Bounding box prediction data
|---|
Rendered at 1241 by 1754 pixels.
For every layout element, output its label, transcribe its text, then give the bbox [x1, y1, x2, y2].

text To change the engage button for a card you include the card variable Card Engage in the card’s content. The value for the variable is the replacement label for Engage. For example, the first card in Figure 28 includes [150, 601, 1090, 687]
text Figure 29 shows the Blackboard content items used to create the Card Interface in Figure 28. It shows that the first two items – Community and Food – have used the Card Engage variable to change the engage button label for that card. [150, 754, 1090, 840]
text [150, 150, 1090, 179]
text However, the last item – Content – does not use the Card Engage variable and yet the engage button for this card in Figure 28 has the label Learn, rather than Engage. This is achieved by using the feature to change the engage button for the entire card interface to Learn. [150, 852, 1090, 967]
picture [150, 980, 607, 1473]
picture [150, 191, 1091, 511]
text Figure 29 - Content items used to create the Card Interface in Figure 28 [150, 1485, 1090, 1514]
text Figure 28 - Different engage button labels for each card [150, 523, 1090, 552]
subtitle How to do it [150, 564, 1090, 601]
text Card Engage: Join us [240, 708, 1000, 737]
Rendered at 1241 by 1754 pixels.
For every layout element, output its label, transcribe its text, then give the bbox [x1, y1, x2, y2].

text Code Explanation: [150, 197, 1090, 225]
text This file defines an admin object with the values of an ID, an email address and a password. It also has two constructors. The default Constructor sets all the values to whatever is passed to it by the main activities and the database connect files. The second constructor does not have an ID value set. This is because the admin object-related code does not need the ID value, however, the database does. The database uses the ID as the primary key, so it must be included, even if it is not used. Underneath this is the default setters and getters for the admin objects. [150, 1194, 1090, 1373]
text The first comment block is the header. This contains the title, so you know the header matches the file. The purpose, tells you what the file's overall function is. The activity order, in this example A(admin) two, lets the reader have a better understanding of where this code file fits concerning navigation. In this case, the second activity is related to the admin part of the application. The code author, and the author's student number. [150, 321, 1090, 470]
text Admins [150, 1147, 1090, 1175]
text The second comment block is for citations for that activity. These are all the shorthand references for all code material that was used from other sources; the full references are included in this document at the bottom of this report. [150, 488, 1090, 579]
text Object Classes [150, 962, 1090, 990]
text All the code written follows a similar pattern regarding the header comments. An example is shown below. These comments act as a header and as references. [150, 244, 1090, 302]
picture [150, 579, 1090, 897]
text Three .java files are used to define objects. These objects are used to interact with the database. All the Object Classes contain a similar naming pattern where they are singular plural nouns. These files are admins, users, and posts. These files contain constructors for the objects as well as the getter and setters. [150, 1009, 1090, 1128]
|---|
### WHAT YOU NEED TO DO
The response has to match the records above word for word.

### TASK ANSWER
Rendered at 1241 by 1754 pixels.
For every layout element, output its label, transcribe its text, then give the bbox [x1, y1, x2, y2].

text To change the engage button for a card you include the card variable Card Engage in the card’s content. The value for the variable is the replacement label for Engage. For example, the first card in Figure 28 includes [150, 601, 1090, 687]
text Figure 29 shows the Blackboard content items used to create the Card Interface in Figure 28. It shows that the first two items – Community and Food – have used the Card Engage variable to change the engage button label for that card. [150, 754, 1090, 840]
text [150, 150, 1090, 179]
text However, the last item – Content – does not use the Card Engage variable and yet the engage button for this card in Figure 28 has the label Learn, rather than Engage. This is achieved by using the feature to change the engage button for the entire card interface to Learn. [150, 852, 1090, 967]
picture [150, 980, 607, 1473]
picture [150, 191, 1091, 511]
text Figure 29 - Content items used to create the Card Interface in Figure 28 [150, 1485, 1090, 1514]
text Figure 28 - Different engage button labels for each card [150, 523, 1090, 552]
subtitle How to do it [150, 564, 1090, 601]
text Card Engage: Join us [240, 708, 1000, 737]
Rendered at 1241 by 1754 pixels.
For every layout element, output its label, transcribe its text, then give the bbox [x1, y1, x2, y2].

text Code Explanation: [150, 197, 1090, 225]
text This file defines an admin object with the values of an ID, an email address and a password. It also has two constructors. The default Constructor sets all the values to whatever is passed to it by the main activities and the database connect files. The second constructor does not have an ID value set. This is because the admin object-related code does not need the ID value, however, the database does. The database uses the ID as the primary key, so it must be included, even if it is not used. Underneath this is the default setters and getters for the admin objects. [150, 1194, 1090, 1373]
text The first comment block is the header. This contains the title, so you know the header matches the file. The purpose, tells you what the file's overall function is. The activity order, in this example A(admin) two, lets the reader have a better understanding of where this code file fits concerning navigation. In this case, the second activity is related to the admin part of the application. The code author, and the author's student number. [150, 321, 1090, 470]
text Admins [150, 1147, 1090, 1175]
text The second comment block is for citations for that activity. These are all the shorthand references for all code material that was used from other sources; the full references are included in this document at the bottom of this report. [150, 488, 1090, 579]
text Object Classes [150, 962, 1090, 990]
text All the code written follows a similar pattern regarding the header comments. An example is shown below. These comments act as a header and as references. [150, 244, 1090, 302]
picture [150, 579, 1090, 897]
text Three .java files are used to define objects. These objects are used to interact with the database. All the Object Classes contain a similar naming pattern where they are singular plural nouns. These files are admins, users, and posts. These files contain constructors for the objects as well as the getter and setters. [150, 1009, 1090, 1128]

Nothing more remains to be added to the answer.